▶ **Exercise brief**
Please write out exactly the line containing "Торцеватели" below and every line after it, through the last one, but leave out any pictures.

▶ **Extracted data**
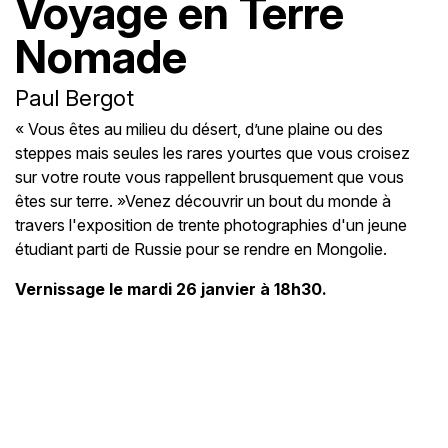
Voyage en Terre
Nomade
Paul Bergot
« Vous êtes au milieu du désert, d’une plaine ou des
steppes mais seules les rares yourtes que vous croisez
sur votre route vous rappellent brusquement que vous
êtes sur terre. »Venez découvrir un bout du monde à
travers l'exposition de trente photographies d'un jeune
étudiant parti de Russie pour se rendre en Mongolie.
Vernissage le mardi 26 janvier à 18h30.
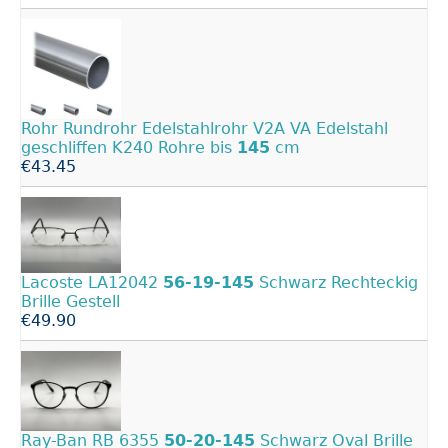
Rohr Rundrohr Edelstahlrohr V2A VA Edelstahl
geschliffen K240 Rohre bis
145
cm
€43.45
Lacoste LA12042
56-19-145
Schwarz Rechteckig
Brille Gestell
€49.90
Ray-Ban RB 6355
50-20-145
Schwarz Oval Brille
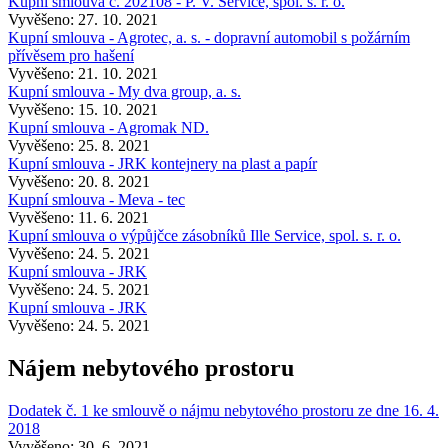
Kupní smlouva č. 202108 - P. V. Service, spol. s. r. o.
Vyvěšeno: 27. 10. 2021
Kupní smlouva - Agrotec, a. s. - dopravní automobil s požárním
přívěsem pro hašení
Vyvěšeno: 21. 10. 2021
Kupní smlouva - My dva group, a. s.
Vyvěšeno: 15. 10. 2021
Kupní smlouva - Agromak ND.
Vyvěšeno: 25. 8. 2021
Kupní smlouva - JRK kontejnery na plast a papír
Vyvěšeno: 20. 8. 2021
Kupní smlouva - Meva - tec
Vyvěšeno: 11. 6. 2021
Kupní smlouva o výpůjčce zásobníků Ille Service, spol. s. r. o.
Vyvěšeno: 24. 5. 2021
Kupní smlouva - JRK
Vyvěšeno: 24. 5. 2021
Kupní smlouva - JRK
Vyvěšeno: 24. 5. 2021
Nájem nebytového prostoru
Dodatek č. 1 ke smlouvě o nájmu nebytového prostoru ze dne 16. 4.
2018
Vyvěšeno: 30. 6. 2021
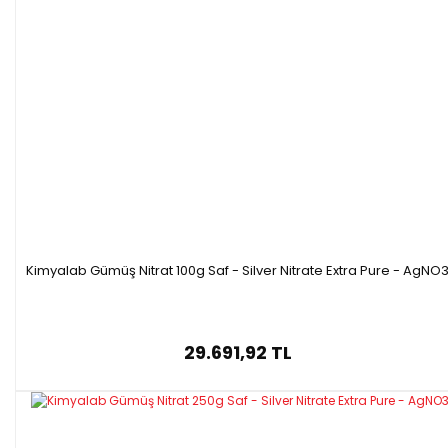
Kimyalab Gümüş Nitrat 100g Saf - Silver Nitrate Extra Pure - AgNO
29.691,92 TL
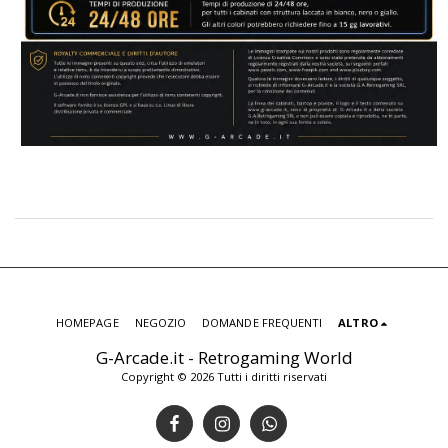
HOMEPAGE
NEGOZIO
DOMANDE FREQUENTI
ALTRO
G-Arcade.it - Retrogaming World
Copyright © 2026 Tutti i diritti riservati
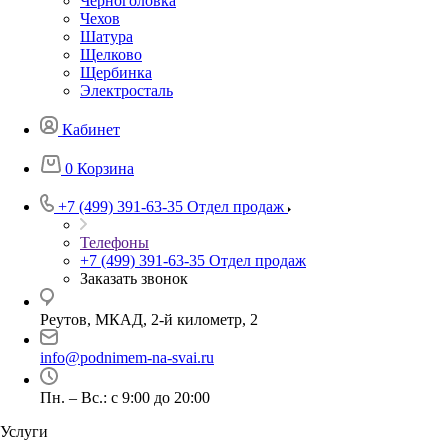
Черноголовка
Чехов
Шатура
Щелково
Щербинка
Электросталь
Кабинет
0
Корзина
+7 (499) 391-63-35
Отдел продаж
Телефоны
+7 (499) 391-63-35
Отдел продаж
Заказать звонок
Реутов, МКАД, 2-й километр, 2
info@podnimem-na-svai.ru
Пн. – Вс.: с 9:00 до 20:00
Услуги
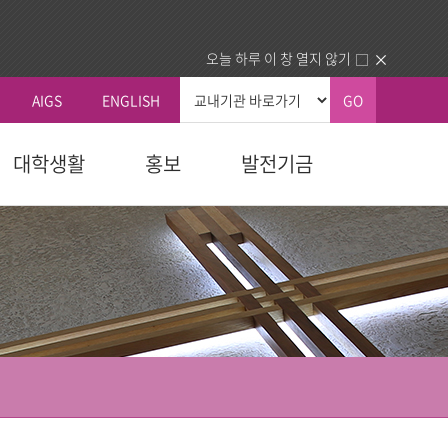
오늘 하루 이 창 열지 않기
AIGS
ENGLISH
GO
대학생활
홍보
발전기금
총장실
커뮤니티
국내외교류
생교육원
자 예우
획
신학대학원
학칙 및 규칙
총장인사말
공지사항
국내 교류기관
청
교육대학원
휴/복학 안내
총장소개
동문회
국외 교류기관
내
다문화교육복지대학원
장학안내
주요활동
건의함
동문교회/기관 인증제
역대총장
묻고답하기
업.사역)
정보교환
소개
대학정보
센터
분실물
동문교회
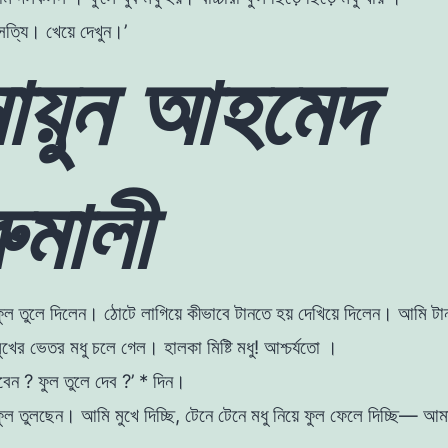
 সত্যি। খেয়ে দেখুন।’
মায়ুন আহমেদ
ুমালী
ল তুলে দিলেন। ঠোটে লাগিয়ে কীভাবে টানতে হয় দেখিয়ে
দিলেন। আমি টা
 মুখের ভেতর মধু চলে গেল। হালকা
মিষ্টি মধু! আশ্চর্যতাে ।
াবেন ? ফুল তুলে দেব ?’ * দিন।
ল তুলছেন। আমি মুখে দিচ্ছি, টেনে টেনে মধু নিয়ে ফুল
ফেলে দিচ্ছি— আমা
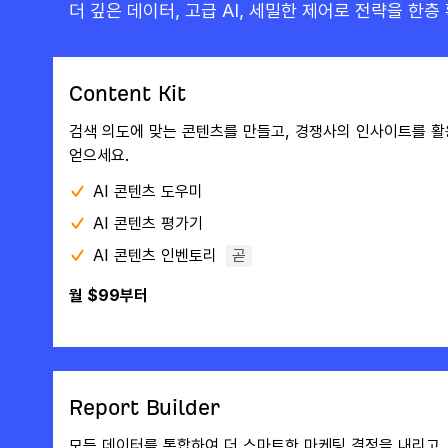
더 깊은 데이터, 고급 AI, 세밀한 제어로 전략을 한층
Content Kit
검색 의도에 맞는 콘텐츠를 만들고, 경쟁사의 인사이트를 활
얻으세요.
AI 콘텐츠 도우미
AI 콘텐츠 평가기
AI 콘텐츠 인벤토리
곧
월 $99부터
Report Builder
모든 데이터를 통합하여 더 스마트한 마케팅 결정을 내리고,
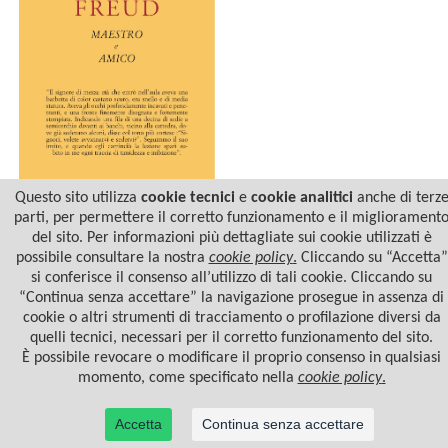
Questo sito utilizza
cookie tecnici
e
cookie analitici
anche di terz
parti, per permettere il corretto funzionamento e il migliorament
del sito. Per informazioni più dettagliate sui cookie utilizzati è
FREUD MAESTRO E
AMICO
possibile consultare la nostra
cookie policy
.
Cliccando su “Accetta”
si conferisce il consenso all’utilizzo di tali cookie. Cliccando su
“Continua senza accettare” la navigazione prosegue in assenza di
cookie o altri strumenti di tracciamento o profilazione diversi da
quelli tecnici, necessari per il corretto funzionamento del sito.
È possibile revocare o modificare il proprio consenso in qualsiasi
momento, come specificato nella
cookie policy
.
Accetta
Continua senza accettare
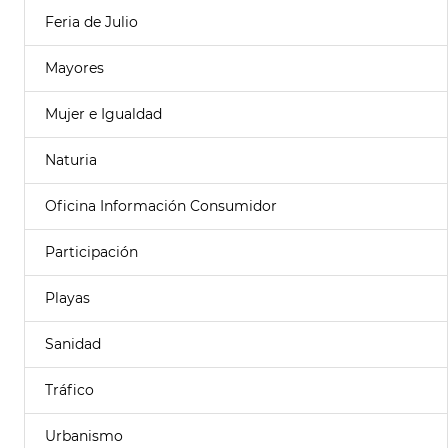
Feria de Julio
Mayores
Mujer e Igualdad
Naturia
Oficina Información Consumidor
Participación
Playas
Sanidad
Tráfico
Urbanismo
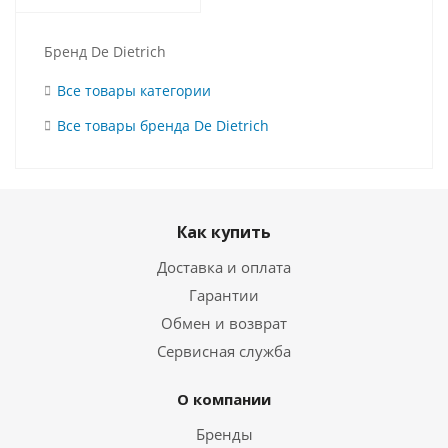
Бренд De Dietrich
Все товары категории
Все товары бренда De Dietrich
Как купить
Доставка и оплата
Гарантии
Обмен и возврат
Сервисная служба
О компании
Бренды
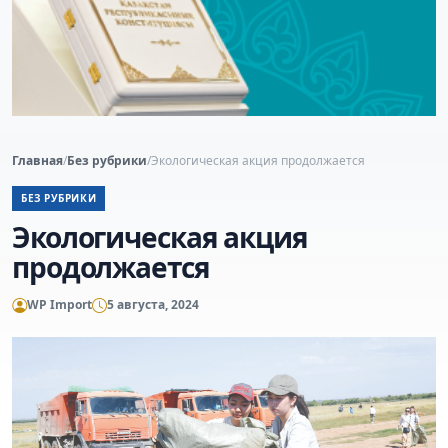
Главная
/
Без рубрики
/
Экологическая акция продолжается
БЕЗ РУБРИКИ
Экологическая акция
продолжается
WP Import
5 августа, 2024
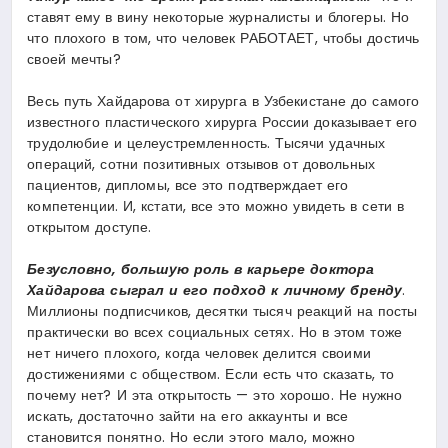
ставят ему в вину некоторые журналисты и блогеры. Но
что плохого в том, что человек РАБОТАЕТ, чтобы достичь
своей мечты?
Весь путь Хайдарова от хирурга в Узбекистане до самого
известного пластического хирурга России доказывает его
трудолюбие и целеустремленность. Тысячи удачных
операций, сотни позитивных отзывов от довольных
пациентов, дипломы, все это подтверждает его
компетенции. И, кстати, все это можно увидеть в сети в
открытом доступе.
Безусловно, большую роль в карьере доктора
Хайдарова сыграл и его подход к личному бренду
.
Миллионы подписчиков, десятки тысяч реакций на посты
практически во всех социальных сетях. Но в этом тоже
нет ничего плохого, когда человек делится своими
достижениями с обществом. Если есть что сказать, то
почему нет? И эта открытость — это хорошо. Не нужно
искать, достаточно зайти на его аккаунты и все
становится понятно. Но если этого мало, можно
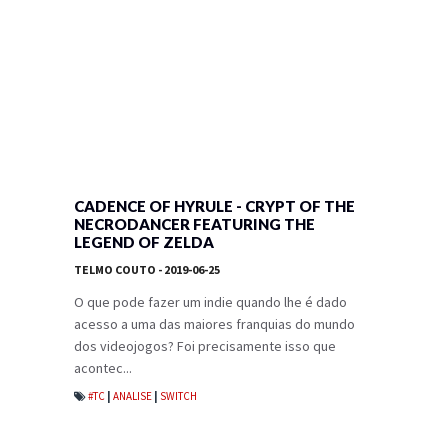
CADENCE OF HYRULE - CRYPT OF THE
NECRODANCER FEATURING THE
LEGEND OF ZELDA
TELMO COUTO
- 2019-06-25
O que pode fazer um indie quando lhe é dado
acesso a uma das maiores franquias do mundo
dos videojogos? Foi precisamente isso que
acontec...
#TC
|
ANALISE
|
SWITCH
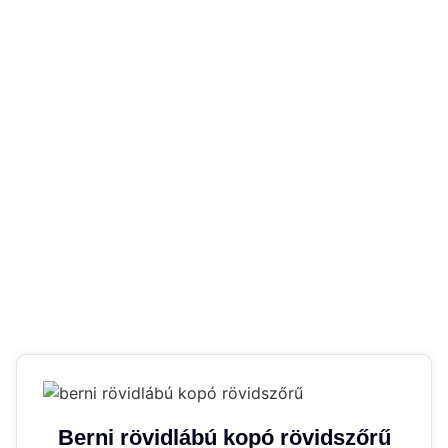
Berni rövidlábú kopó rövidszőrű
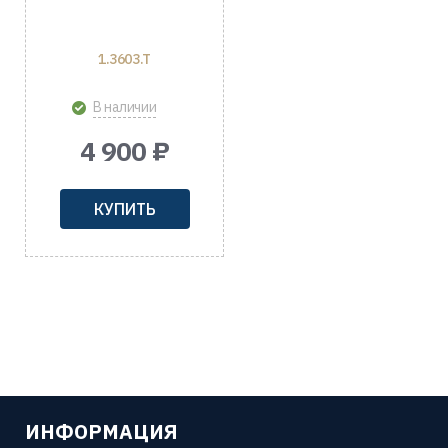
1.3603.T
В наличии
4 900 ₽
КУПИТЬ
ИНФОРМАЦИЯ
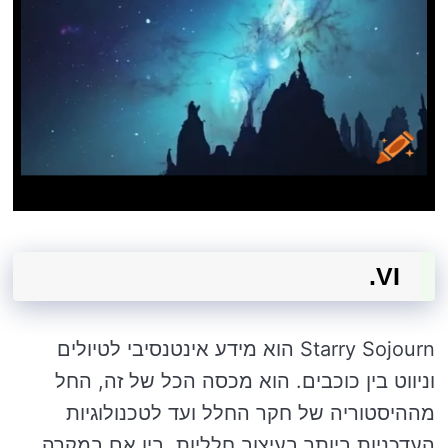
VI.
Starry Sojourn הוא מידע אינטנסיבי לטיולים
וניווט בין כוכבים. הוא מכסה הכל של זה, החל
מההיסטוריה של חקר החלל ועד לטכנולוגיות
העדכניות ביותר בעיצוב חלליות. בין אם במקרה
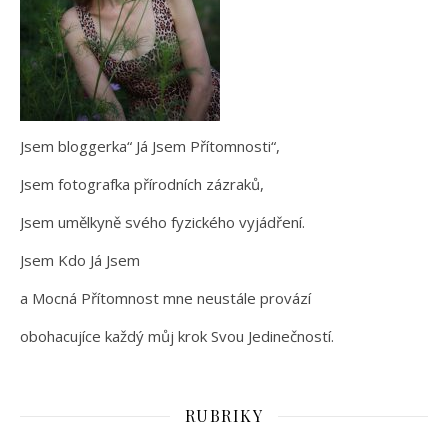
Jsem bloggerka“ Já Jsem Přítomnosti“,
Jsem fotografka přírodních zázraků,
Jsem umělkyně svého fyzického vyjádření.
Jsem Kdo Já Jsem
a Mocná Přítomnost mne neustále provází
obohacujíce každý můj krok Svou Jedinečností.
RUBRIKY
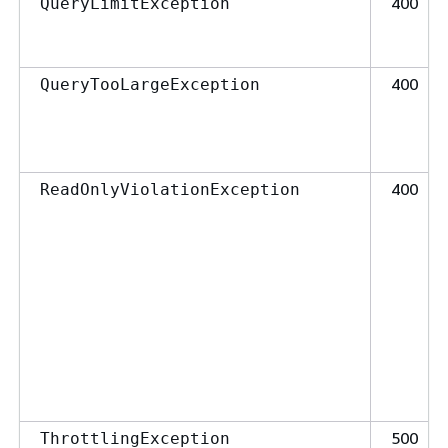
400
QueryLimitException
400
QueryTooLargeException
400
ReadOnlyViolationException
500
ThrottlingException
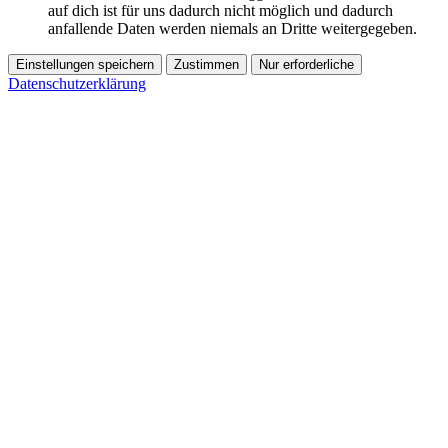
auf dich ist für uns dadurch nicht möglich und dadurch
anfallende Daten werden niemals an Dritte weitergegeben.
Einstellungen speichern
Zustimmen
Nur erforderliche
Datenschutzerklärung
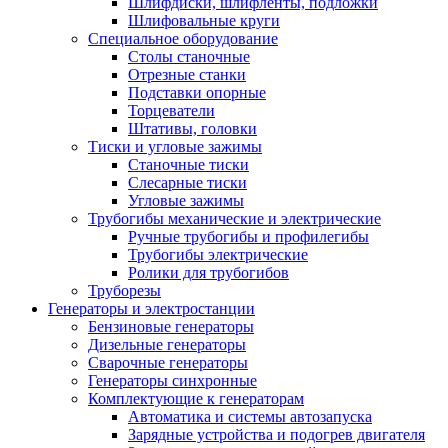
Шлифдиски, шлифленты, подложки
Шлифовальные круги
Специальное оборудование
Столы станочные
Отрезные станки
Подставки опорные
Торцеватели
Штативы, головки
Тиски и угловые зажимы
Станочные тиски
Слесарные тиски
Угловые зажимы
Трубогибы механические и электрические
Ручные трубогибы и профилегибы
Трубогибы электрические
Ролики для трубогибов
Труборезы
Генераторы и электростанции
Бензиновые генераторы
Дизельные генераторы
Сварочные генераторы
Генераторы синхронные
Комплектующие к генераторам
Автоматика и системы автозапуска
Зарядные устройства и подогрев двигателя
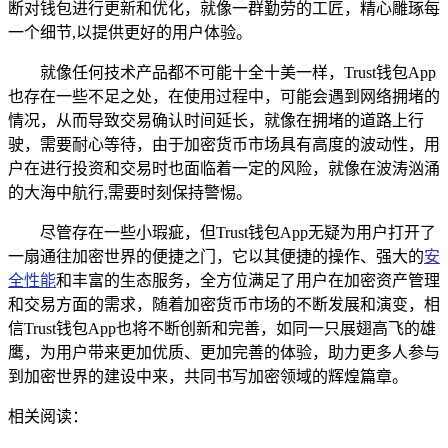
断对钱包进行更新和优化，就像一群勤劳的工匠，精心雕琢每
一个细节,以提供更好的用户体验。
就像任何技术产品都不可能十全十美一样，Trust钱包App
也存在一些不足之处，在使用过程中，可能会遇到网络拥堵的
情况，从而导致交易确认时间延长，就像在拥堵的道路上行
驶，需要耐心等待，由于加密货币市场具有高度的波动性，用
户在进行投资和交易时也面临着一定的风险，就像在波涛汹涌
的大海中航行,需要时刻保持警惕。
尽管存在一些小瑕疵，但Trust钱包App无疑为用户打开了
一扇通往加密世界的便捷之门，它以其便捷的操作、强大的
安
全性能
和丰富的生态服务，全方位满足了用户在加密资产管理
和交易方面的需求，随着加密货币市场的不断发展和演变，相
信Trust钱包App也将不断创新和完善，如同一只展翅高飞的雄
鹰，为用户带来更加优质、更加完善的体验，助力更多人参与
到加密世界的建设中来，共同书写加密领域的辉煌篇章。
相关阅读：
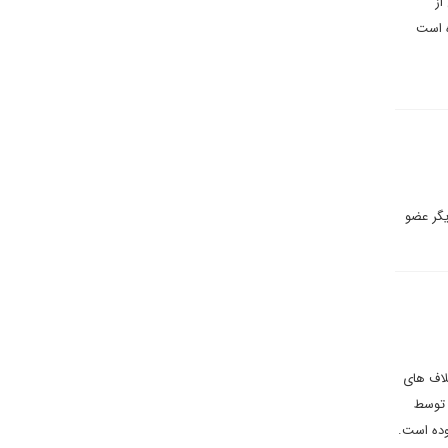
از
ه است
شد تجارت دولت اشغالگر با کشورهای عربی و ۱۴ کشور دیگر عضو
لاف های
 توسط
وده است.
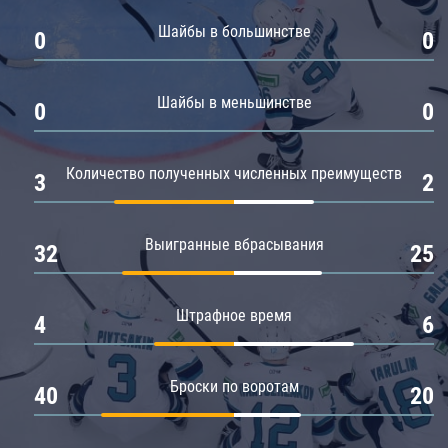
Амур
Шайбы в большинстве
0
0
Барыс
Салават Юлаев
Шайбы в меньшинстве
0
0
Сибирь
Количество полученных численных преимуществ
3
2
Выигранные вбрасывания
32
25
Штрафное время
4
6
Броски по воротам
40
20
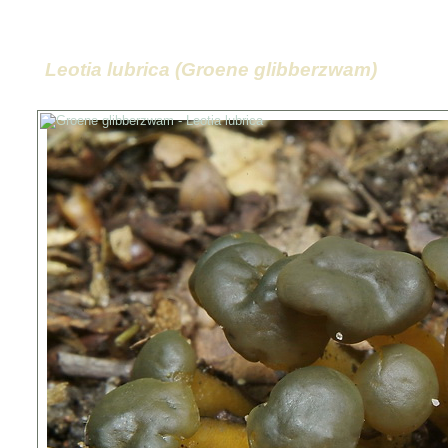
Leotia lubrica (Groene glibberzwam)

▶ **Solution for this task**
Торцеватели
Штативы, головки
Тиски и угловые зажимы
Станочные тиски
Слесарные тиски
Угловые зажимы
Трубогибы механические и электрические
Ручные трубогибы и профилегибы
Трубогибы электрические
Ролики для трубогибов
Труборезы
Генераторы и электростанции
Бензиновые генераторы
Дизельные генераторы
Сварочные генераторы
Генераторы синхронные
Комплектующие к генераторам
Автоматика и системы автозапуска
Зарядные устройства и подогрев двигателя
断对钱包进行更新和优化，就像一群勤劳的工匠，精心雕琢每
一个细节,以提供更好的用户体验。
就像任何技术产品都不可能十全十美一样，Trust钱包App
也存在一些不足之处，在使用过程中，可能会遇到网络拥堵的
情况，从而导致交易确认时间延长，就像在拥堵的道路上行
驶，需要耐心等待，由于加密货币市场具有高度的波动性，用
户在进行投资和交易时也面临着一定的风险，就像在波涛汹涌
的大海中航行,需要时刻保持警惕。
尽管存在一些小瑕疵，但Trust钱包App无疑为用户打开了
一扇通往加密世界的便捷之门，它以其便捷的操作、强大的
安
全性能
和丰富的生态服务，全方位满足了用户在加密资产管理
和交易方面的需求，随着加密货币市场的不断发展和演变，相
信Trust钱包App也将不断创新和完善，如同一只展翅高飞的雄
鹰，为用户带来更加优质、更加完善的体验，助力更多人参与
到加密世界的建设中来，共同书写加密领域的辉煌篇章。
相关阅读：
از
ه است
شد تجارت دولت اشغالگر با کشورهای عربی و ۱۴ کشور دیگر عضو
لاف های
 توسط
وده است.
Амур
Шайбы в большинстве
0
0
Барыс
Салават Юлаев
Шайбы в меньшинстве
0
0
Сибирь
Количество полученных численных преимуществ
3
2
Выигранные вбрасывания
32
25
Штрафное время
4
6
Броски по воротам
40
20
Leotia lubrica (Groene glibberzwam)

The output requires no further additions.